Nigeria received its first credit rating upgrade since 2012 from S&P Global Ratings, driven by improved oil market conditions and the country’s growing ability to refine and export crude locally.

The credit ratings agency upgraded the country’s rating by one notch to B, five levels below investment grade, according to a statement on Friday.

It raised its long-term foreign and local currency sovereign credit ratings on Nigeria to ‘B’ from ‘B-‘ and affirmed its ‘B’ short-term ratings. It also raised its long- and short-term Nigeria national scale ratings on the sovereign to ‘ngA+/ngA-1’ from ‘ngBBB+/ngA-2’.

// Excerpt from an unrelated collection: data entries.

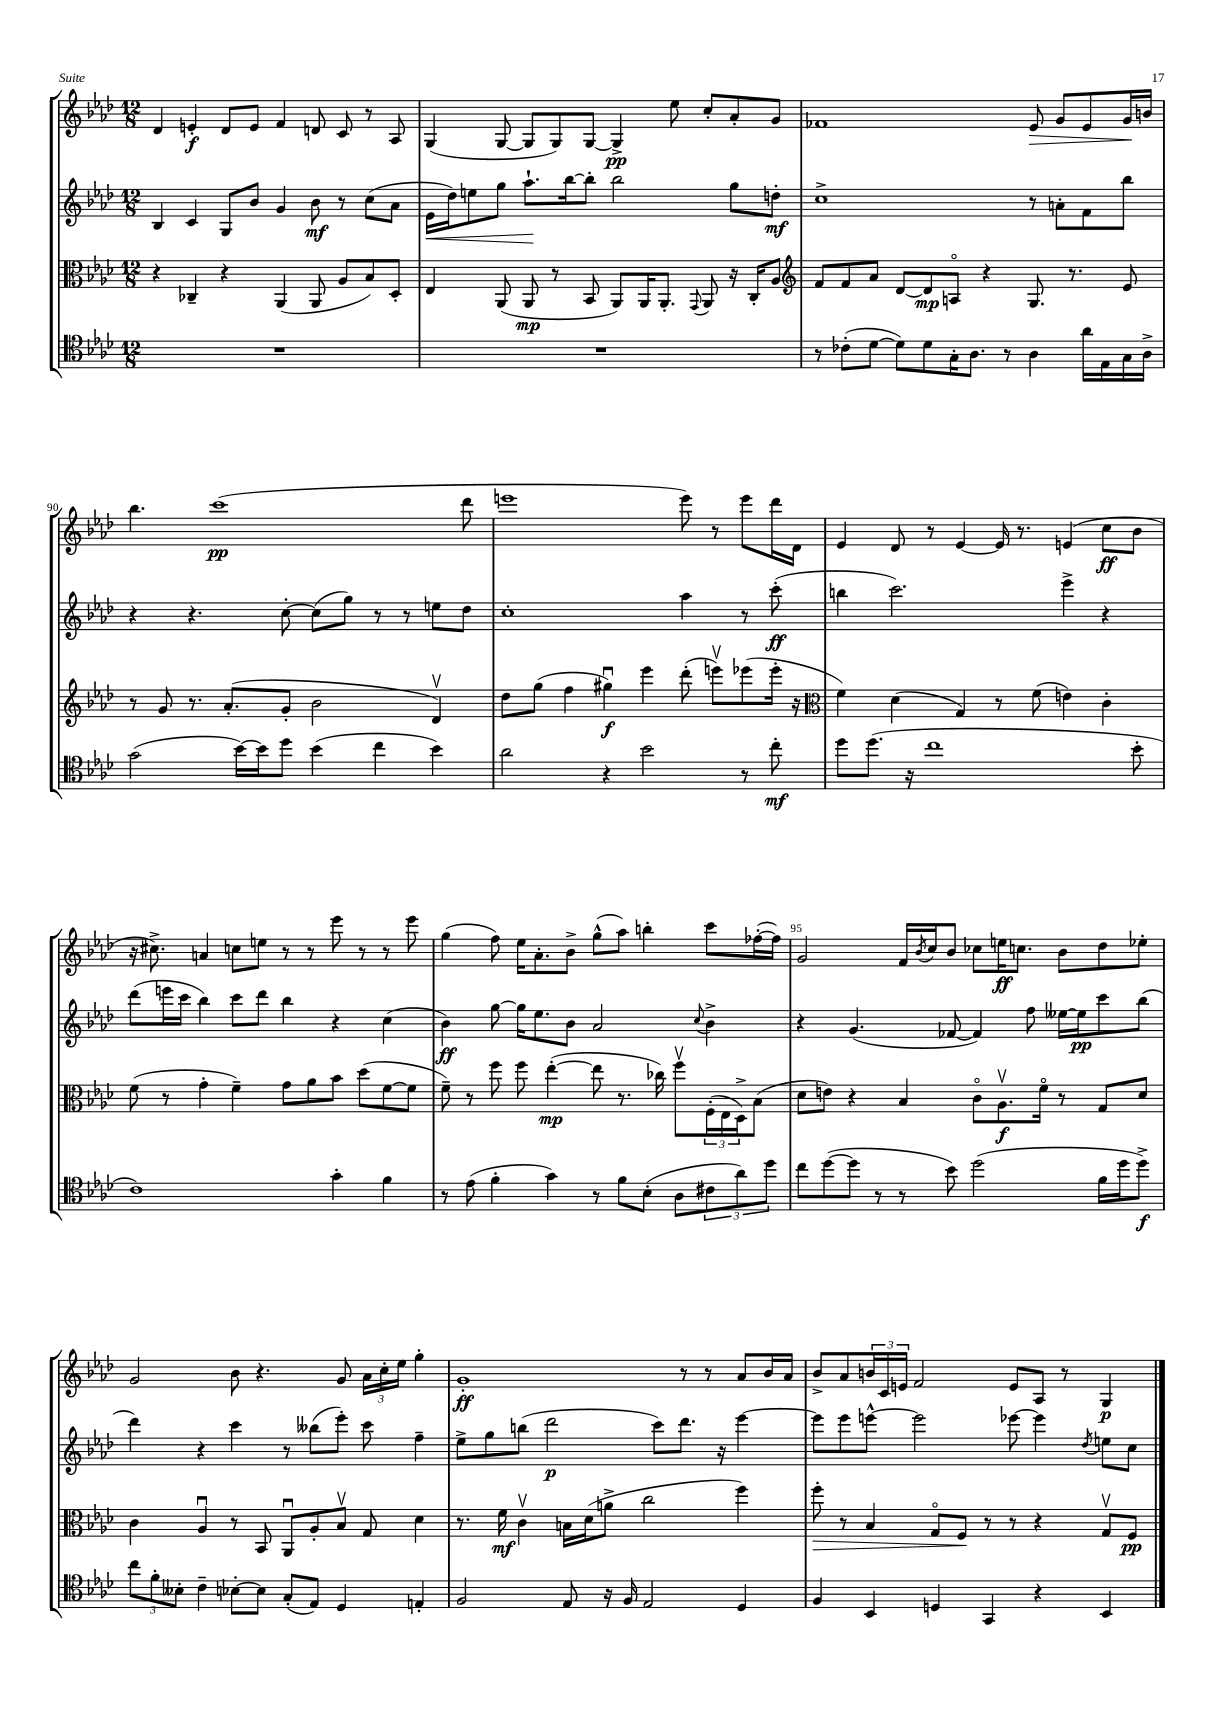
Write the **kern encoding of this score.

**kern	**kern	**kern	**kern
*staff4	*staff3	*staff2	*staff1
*clefC4	*clefC3	*clefG2	*clefG2
*k[b-e-a-d-]	*k[b-e-a-d-]	*k[b-e-a-d-]	*k[b-e-a-d-]
*M12/8	*M12/8	*M12/8	*M12/8
1.r	4r	4B-	4d-
.	4C-~	4c	4e'
.	4r	8G	8d-
.	.	8b-	8e
.	(4AA-	4g	4f
.	8AA-	8b-	8d
.	8A-	8r	8c
.	8B-)	(8cc	8r
.	8D-'	8a-	8A-
=	=	=	=
1.r	4E-	16e-	(4G
.	.	16dd-)	.
.	.	8ee	.
.	(8AA-	8gg	[8G
.	8AA-	8.aa-`	8G]
.	8r	.	8G)
.	.	[16bb-	.
.	8BB-	8bb-']	[8G
.	8AA-)	2bb-	4G^]
.	16AA-	.	.
.	8.AA-'	.	.
.	.	.	8ee-
.	8qqGG	.	.
.	8AA-	.	8cc'
.	16r	8gg	8a-'
.	16C'	.	.
.	8A-	8dd'	8g
=	=	=	=
*	*clefG2	*	*
8r	8f	1cc^	1f-
(8c-'	8f	.	.
[8d-	8a-	.	.
8d-])	[8d-	.	.
8d-	8d-]	.	.
16G'	8Ao	.	.
8.A-	.	.	.
.	4r	.	.
8r	.	.	.
4A-	8.G	8r	8e-
.	.	8a'	8g
.	8.r	.	.
16a-	.	8f	8e-
16E-	.	.	.
16G	8e-	8bb-	16g
16A-^	.	.	16b
=	=	=	=
(2g	8r	4r	4.bb-
.	8g	.	.
.	8.r	4.r	.
.	.	.	(1ccc
.	(8.a-'	.	.
[16b-)	.	.	.
16b-]	.	.	.
8dd-	8g'	[8cc'	.
(4b-	2b-	(8cc]	.
.	.	8gg)	.
4cc	.	8r	.
.	.	8r	.
4b-)	4d-v)	8ee	.
.	.	8dd-	8ddd-
=	=	=	=
2a-	8dd-	1cc'	1eee
.	(8gg	.	.
.	4ff	.	.
4r	4gg#u)	.	.
2b-	4eee-	.	.
.	(8ddd-'	4aa-	8eee)
.	8eeev)	.	8r
8r	(8eee-	8r	8eee
8cc'	16eee-'	(8ccc'	16ddd-
.	16r	.	16d-
=	=	=	=
*	*clefC3	*	*
8dd-	4f)	4bb	4e-
(8.dd-	.	.	.
.	(4d-	2.ccc)	8d-
16r	.	.	.
1cc	.	.	8r
.	4G)	.	[4e-
.	8r	.	16e-]
.	.	.	8.r
.	(8f	.	.
.	4e)	4eee-^	(4e
.	4c'	4r	8cc
8b-'	.	.	8b-
=	=	=	=
1c)	(8f	(8ddd-	16r
.	.	.	8.cc#^)
.	8r	16eee	.
.	.	16ccc	.
.	4g'	4bb-)	4a
.	4f~)	8ccc	8cc
.	.	8ddd-	8ee
.	8g	4bb-	8r
.	8a-	.	8r
4g'	8b-	4r	8eee-
.	(8dd-	.	8r
4f	[8f	(4cc	8r
.	8f]	.	8eee-
=	=	=	=
8r	8f~)	4b-)	(4gg
(8e-	8r	.	.
4f'	8ff	[8gg	8ff)
.	8ff	16gg]	16ee-
.	.	8.ee-	8.a-'
4g)	([4ee-'	.	.
.	.	8b-	8b-^
8r	8ee-]	2a-	(8gg^^
8f	8.r	.	8aa-)
(8B-'	.	.	4bb'
.	16cc-)	.	.
8A-	8ffv	.	.
.	.	8qqcc	.
12c#	(24F'	4b-^	8ccc
.	24E-	.	.
12a-)	24D-^)	.	.
.	(8B-	.	([16ff-'
12dd-	.	.	.
.	.	.	16ff-])
=	=	=	=
8cc	8d-	4r	2g
([8dd-	8e)	.	.
8dd-]	4r	(4.g	.
8r	.	.	.
8r	4B-	.	16f
.	.	.	8qb-
.	.	.	16cc
8b-)	.	[8f-	8b-
(2dd-	8co	4f-])	8cc-
.	8.A-v	.	16ee
.	.	.	8.cc
.	.	8ff	.
.	16fo	.	.
.	8r	[16ee--	8b-
.	.	16ee--]	.
16f	8G	8ccc	8dd-
16dd-	.	.	.
8dd-^)	8d-	(8bb-	8ee-'
=	=	=	=
12cc	4c	4ddd-)	2g
12f'	.	.	.
12B--'	.	.	.
4c~	4A-u	4r	.
[8B-'	8r	4ccc	8b-
8B-]	8BB-	.	4.r
(8G'	8AA-u	8r	.
8E-)	8A-'	(8bb--	.
4D-	8B-v	8eee-')	8g
.	8G	8ccc	24a-
.	.	.	24cc'
.	.	.	24ee-
4E'	4d-	4ff~	4gg'
=	=	=	=
2F	8.r	8ee-^	1g'
.	.	8gg	.
.	16f	.	.
.	4cv	(8bb	.
.	.	2ddd-	.
8E-	16B	.	.
.	(16d-	.	.
16r	8a^	.	.
16F	.	.	.
2E-	2cc	.	.
.	.	8ccc)	.
.	.	8.ddd-	8r
.	.	.	8r
.	.	16r	.
4D-	4ff)	[4eee-	8a-
.	.	.	16b-
.	.	.	16a-
=	=	=	=
4F	8ff'	8eee-]	8b-^
.	8r	8eee-	8a-
4BB-	4B-	[8eee^^	24b
.	.	.	24c
.	.	.	24e
.	.	2eee]	2f
4D	8Go	.	.
.	8F	.	.
4GG	8r	.	.
.	8r	[8eee-	8e
4r	4r	4eee-]	8A-
.	.	.	8r
.	.	8qdd-	.
4BB-	8Gv	8ee	4G
.	8F	8cc	.
==	==	==	==
*-	*-	*-	*-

S&P also cited Nigeria’s decision to liberalise the exchange rate as crucial to the development, and changed the outlook to stable.

The decision also comes as the federal government ruled out the reintroduction of subsidies on refined petroleum products, in order to avoid a return to larger budgetary deficits and drains on foreign currency (FX) liquidity.

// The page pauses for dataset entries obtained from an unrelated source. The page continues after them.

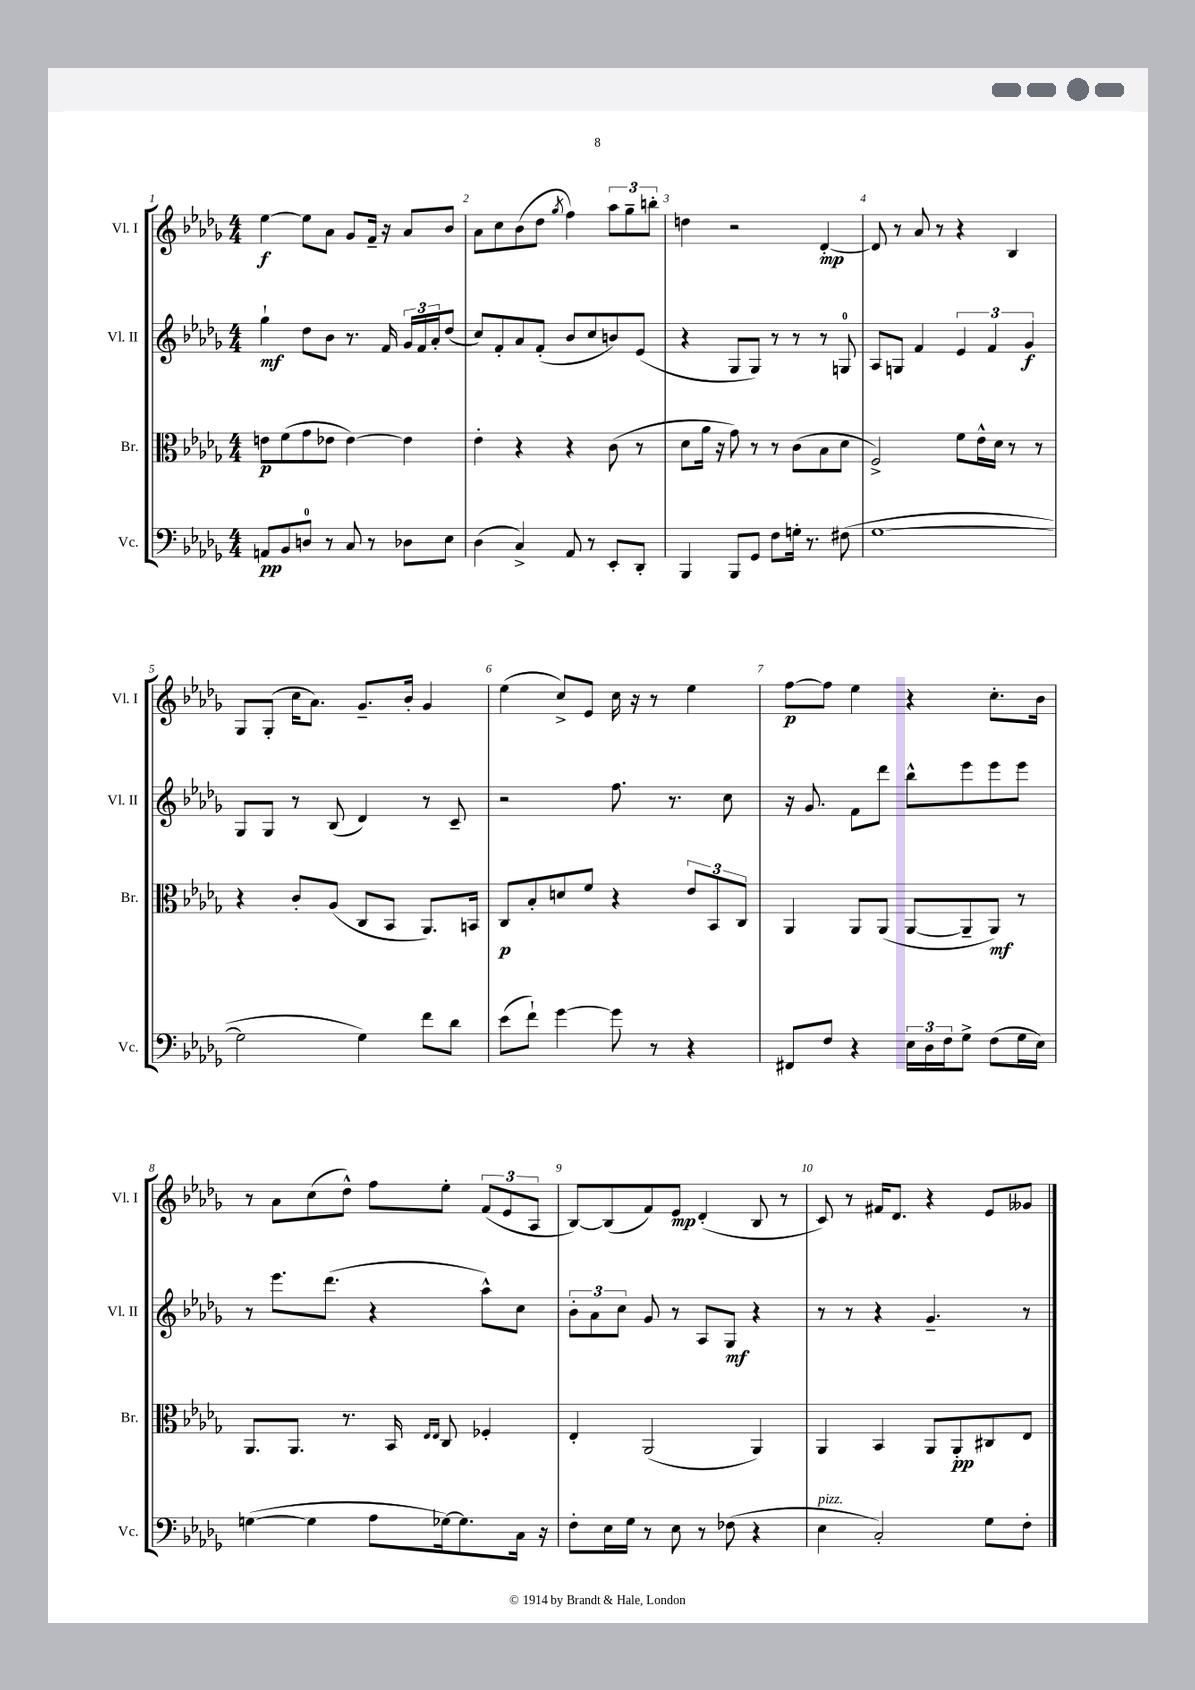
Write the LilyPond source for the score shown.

<<
\new StaffGroup <<
\new Staff = "s0" \with { instrumentName = "Vl. I" shortInstrumentName = "Vl. I" } {
    \clef treble \key des \major \numericTimeSignature \time 4/4
    ees''4~\f ees''8 aes'8 ges'8 f'16-- r16 aes'8 bes'8 |
    aes'8 c''8 bes'8( des''8 \acciaccatura { ges''8 } f''4) \tuplet 3/2 { aes''8 ges''8-- b''8-. } |
    d''4 r2 des'4~-.\mp |
    des'8 r8 aes'8 r8 r4 bes4 |
    ges8 ges8-.( c''16 aes'8.) ges'8.-- bes'16-. ges'4 |
    ees''4( c''8->) ees'8 c''16 r16 r8 ees''4 |
    f''8~\p f''8 ees''4 r4 c''8.-. bes'16 |
    r8 aes'8 c''8( des''8-^) f''8 ees''8-. \tuplet 3/2 { f'8( ees'8 aes8 } |
    bes8~) bes8( f'8) ees'8\mp des'4-.( bes8 r8 |
    c'8) r8 fis'16 des'8. r4 ees'8 geses'8 \bar "|." |
}
\new Staff = "s1" \with { instrumentName = "Vl. II" shortInstrumentName = "Vl. II" } {
    \clef treble \key des \major \numericTimeSignature \time 4/4
    ges''4-!\mf des''8 bes'8 r8. f'16 \tuplet 3/2 { ges'16 f'16 aes'16-. } des''8( |
    c''8) f'8-. aes'8 f'8-.( bes'8 c''8 b'8) ees'8( |
    r4 ges8 ges8) r8 r8 r8 g8-0 |
    aes8 g8 f'4 \tuplet 3/2 { ees'4 f'4 ges'4\f } |
    ges8 ges8 r8 bes8( des'4) r8 c'8-- |
    r2 f''8. r8. c''8 |
    r16 ges'8. f'8 des'''8 bes''8-^ ees'''8 ees'''8 ees'''8 |
    r8 ees'''8. des'''8.( r4 aes''8-^) c''8 |
    \tuplet 3/2 { bes'8-. aes'8 c''8 } ges'8 r8 aes8 ges8\mf r4 |
    r8 r8 r4 ges'4.-- r8 \bar "|." |
}
\new Staff = "s2" \with { instrumentName = "Br." shortInstrumentName = "Br." } {
    \clef alto \key des \major \numericTimeSignature \time 4/4
    e'8\p f'8( ges'8 ees'8 ees'4~) ees'4 |
    ees'4-. r4 r4 c'8( r8 |
    des'8 aes'16 r16 ges'8) r8 r8 c'8( bes8 des'8 |
    f2->) f'8 ees'16-^ des'16 r8 r8 |
    r4 c'8-. aes8( c8 bes,8 aes,8.) b,16 |
    c8\p bes8-. d'8 f'8 r4 \tuplet 3/2 { ees'8 bes,8 c8 } |
    aes,4 aes,8 aes,8( aes,8~ aes,8-- aes,8\mf) r8 |
    aes,8. aes,8. r8. bes,16 \grace { ees16 ees16 } c8 fes4-. |
    ees4-. aes,2( aes,4) |
    aes,4 bes,4 aes,8 aes,8-.\pp cis8 ees8 \bar "|." |
}
\new Staff = "s3" \with { instrumentName = "Vc." shortInstrumentName = "Vc." } {
    \clef bass \key des \major \numericTimeSignature \time 4/4
    a,8\pp bes,8 d8-0 r8 c8 r8 des8 ees8 |
    des4( c4->) aes,8 r8 ees,8-. des,8-. |
    bes,,4 bes,,8 ges,8 f8 g16-. r8. fis8( |
    ges1~ |
    ges2 ges4) f'8 des'8 |
    ees'8( f'8-!) ges'4~ ges'8 r8 r4 |
    fis,8 f8 r4 \tuplet 3/2 { ees16 des16 f16 } ges8-> f8( ges16 ees16) |
    g4~( g4 aes8 ges16~) ges8. c16 r16 |
    f8-. ees16 ges16 r8 ees8 r8 fes8( r4 |
    ees4^\markup { \italic "pizz." } c2-.) ges8 f8-. \bar "|." |
}
>>
>>
\layout { \context { \Score \override BarNumber.break-visibility = ##(#f #t #t) barNumberVisibility = #all-bar-numbers-visible } }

S&P projected the general government deficit will widen to over 4 per cent of GDP on average during 2026 and 2027, a year of a general election.

It added that the implementation of reforms to broaden the tax base from very narrow levels is underpinning a steady decline in Nigeria’s debt-to-revenue ratio to 338 per cent in 2026 versus 500 per cent in 2023.

The agency said it could raise ratings over the next two years if fiscal outcomes improve significantly, either due to fiscal consolidation or structurally higher revenue, resulting in lower debt service costs.

It, however, warned that it could also lower the ratings if the implementation of Nigeria’s reform programme, particularly the series of critical steps taken to liberalise the exchange rate in 2023, reverses.

On the oil production forecast, S&P expects 2026 production to average approximately 1.66 million barrels per day, including condensates.